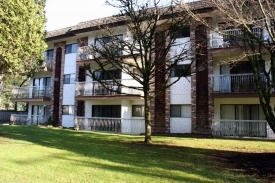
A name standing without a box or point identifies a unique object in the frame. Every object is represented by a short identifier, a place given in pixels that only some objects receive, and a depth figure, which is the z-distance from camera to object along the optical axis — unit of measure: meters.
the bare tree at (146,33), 13.93
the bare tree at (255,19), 8.73
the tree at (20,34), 13.61
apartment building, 17.73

——————————

== Work to be completed ==
The word "bare" appears in some lines of the data. Copy every one of those lines.

== Expected answer ==
the bare tree at (146,33), 13.93
the bare tree at (255,19), 8.73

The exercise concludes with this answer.